◆ YOUR ASSIGNMENT
Exact copies of all the entries are needed.

[Collection entries]
·····
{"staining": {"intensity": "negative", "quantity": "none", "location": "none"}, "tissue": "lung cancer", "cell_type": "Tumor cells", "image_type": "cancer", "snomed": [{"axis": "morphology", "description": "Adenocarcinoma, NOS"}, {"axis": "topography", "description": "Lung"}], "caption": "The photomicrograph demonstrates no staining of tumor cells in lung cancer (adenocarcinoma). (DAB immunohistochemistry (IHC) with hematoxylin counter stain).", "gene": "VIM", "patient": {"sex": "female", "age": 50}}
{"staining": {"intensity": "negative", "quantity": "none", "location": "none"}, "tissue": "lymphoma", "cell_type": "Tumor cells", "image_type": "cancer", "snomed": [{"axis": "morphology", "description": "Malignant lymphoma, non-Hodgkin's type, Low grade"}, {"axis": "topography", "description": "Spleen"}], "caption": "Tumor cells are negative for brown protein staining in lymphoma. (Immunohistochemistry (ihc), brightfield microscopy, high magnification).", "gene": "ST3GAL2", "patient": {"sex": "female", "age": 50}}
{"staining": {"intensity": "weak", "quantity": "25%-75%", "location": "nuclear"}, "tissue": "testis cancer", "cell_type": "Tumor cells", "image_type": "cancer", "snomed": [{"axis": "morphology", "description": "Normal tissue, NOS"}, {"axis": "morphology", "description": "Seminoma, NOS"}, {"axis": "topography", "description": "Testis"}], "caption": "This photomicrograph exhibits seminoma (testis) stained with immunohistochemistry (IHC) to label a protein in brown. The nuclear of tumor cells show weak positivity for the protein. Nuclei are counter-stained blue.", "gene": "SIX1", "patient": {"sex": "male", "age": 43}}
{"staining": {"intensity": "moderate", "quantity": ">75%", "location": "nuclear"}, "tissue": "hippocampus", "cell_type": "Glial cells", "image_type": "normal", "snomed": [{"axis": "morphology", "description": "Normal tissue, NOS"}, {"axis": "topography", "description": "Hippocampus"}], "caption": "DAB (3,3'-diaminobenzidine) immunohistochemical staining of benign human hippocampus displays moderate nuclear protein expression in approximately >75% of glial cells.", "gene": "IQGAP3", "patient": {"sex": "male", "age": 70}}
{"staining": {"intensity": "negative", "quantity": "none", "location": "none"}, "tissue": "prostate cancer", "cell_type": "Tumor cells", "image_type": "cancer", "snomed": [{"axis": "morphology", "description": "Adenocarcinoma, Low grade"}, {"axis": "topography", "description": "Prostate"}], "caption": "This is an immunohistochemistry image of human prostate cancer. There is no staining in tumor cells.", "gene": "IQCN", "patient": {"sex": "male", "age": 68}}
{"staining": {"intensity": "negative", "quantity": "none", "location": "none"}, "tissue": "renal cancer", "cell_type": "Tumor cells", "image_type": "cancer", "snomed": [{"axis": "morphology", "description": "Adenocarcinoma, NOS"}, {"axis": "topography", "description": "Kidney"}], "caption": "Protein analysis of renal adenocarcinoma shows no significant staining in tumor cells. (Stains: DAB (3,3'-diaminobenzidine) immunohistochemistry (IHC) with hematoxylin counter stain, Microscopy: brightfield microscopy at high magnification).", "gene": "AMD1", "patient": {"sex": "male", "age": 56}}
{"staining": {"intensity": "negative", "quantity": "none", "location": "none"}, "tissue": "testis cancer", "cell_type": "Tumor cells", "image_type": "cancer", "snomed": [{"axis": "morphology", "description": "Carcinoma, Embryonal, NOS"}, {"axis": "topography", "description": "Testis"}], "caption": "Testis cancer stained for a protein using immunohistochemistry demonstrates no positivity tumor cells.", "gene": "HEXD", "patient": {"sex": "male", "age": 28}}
·····
◆ PROBLEM SOLUTION
{"staining": {"intensity": "negative", "quantity": "none", "location": "none"}, "tissue": "lung cancer", "cell_type": "Tumor cells", "image_type": "cancer", "snomed": [{"axis": "morphology", "description": "Adenocarcinoma, NOS"}, {"axis": "topography", "description": "Lung"}], "caption": "The photomicrograph demonstrates no staining of tumor cells in lung cancer (adenocarcinoma). (DAB immunohistochemistry (IHC) with hematoxylin counter stain).", "gene": "VIM", "patient": {"sex": "female", "age": 50}}
{"staining": {"intensity": "negative", "quantity": "none", "location": "none"}, "tissue": "lymphoma", "cell_type": "Tumor cells", "image_type": "cancer", "snomed": [{"axis": "morphology", "description": "Malignant lymphoma, non-Hodgkin's type, Low grade"}, {"axis": "topography", "description": "Spleen"}], "caption": "Tumor cells are negative for brown protein staining in lymphoma. (Immunohistochemistry (ihc), brightfield microscopy, high magnification).", "gene": "ST3GAL2", "patient": {"sex": "female", "age": 50}}
{"staining": {"intensity": "weak", "quantity": "25%-75%", "location": "nuclear"}, "tissue": "testis cancer", "cell_type": "Tumor cells", "image_type": "cancer", "snomed": [{"axis": "morphology", "description": "Normal tissue, NOS"}, {"axis": "morphology", "description": "Seminoma, NOS"}, {"axis": "topography", "description": "Testis"}], "caption": "This photomicrograph exhibits seminoma (testis) stained with immunohistochemistry (IHC) to label a protein in brown. The nuclear of tumor cells show weak positivity for the protein. Nuclei are counter-stained blue.", "gene": "SIX1", "patient": {"sex": "male", "age": 43}}
{"staining": {"intensity": "moderate", "quantity": ">75%", "location": "nuclear"}, "tissue": "hippocampus", "cell_type": "Glial cells", "image_type": "normal", "snomed": [{"axis": "morphology", "description": "Normal tissue, NOS"}, {"axis": "topography", "description": "Hippocampus"}], "caption": "DAB (3,3'-diaminobenzidine) immunohistochemical staining of benign human hippocampus displays moderate nuclear protein expression in approximately >75% of glial cells.", "gene": "IQGAP3", "patient": {"sex": "male", "age": 70}}
{"staining": {"intensity": "negative", "quantity": "none", "location": "none"}, "tissue": "prostate cancer", "cell_type": "Tumor cells", "image_type": "cancer", "snomed": [{"axis": "morphology", "description": "Adenocarcinoma, Low grade"}, {"axis": "topography", "description": "Prostate"}], "caption": "This is an immunohistochemistry image of human prostate cancer. There is no staining in tumor cells.", "gene": "IQCN", "patient": {"sex": "male", "age": 68}}
{"staining": {"intensity": "negative", "quantity": "none", "location": "none"}, "tissue": "renal cancer", "cell_type": "Tumor cells", "image_type": "cancer", "snomed": [{"axis": "morphology", "description": "Adenocarcinoma, NOS"}, {"axis": "topography", "description": "Kidney"}], "caption": "Protein analysis of renal adenocarcinoma shows no significant staining in tumor cells. (Stains: DAB (3,3'-diaminobenzidine) immunohistochemistry (IHC) with hematoxylin counter stain, Microscopy: brightfield microscopy at high magnification).", "gene": "AMD1", "patient": {"sex": "male", "age": 56}}
{"staining": {"intensity": "negative", "quantity": "none", "location": "none"}, "tissue": "testis cancer", "cell_type": "Tumor cells", "image_type": "cancer", "snomed": [{"axis": "morphology", "description": "Carcinoma, Embryonal, NOS"}, {"axis": "topography", "description": "Testis"}], "caption": "Testis cancer stained for a protein using immunohistochemistry demonstrates no positivity tumor cells.", "gene": "HEXD", "patient": {"sex": "male", "age": 28}}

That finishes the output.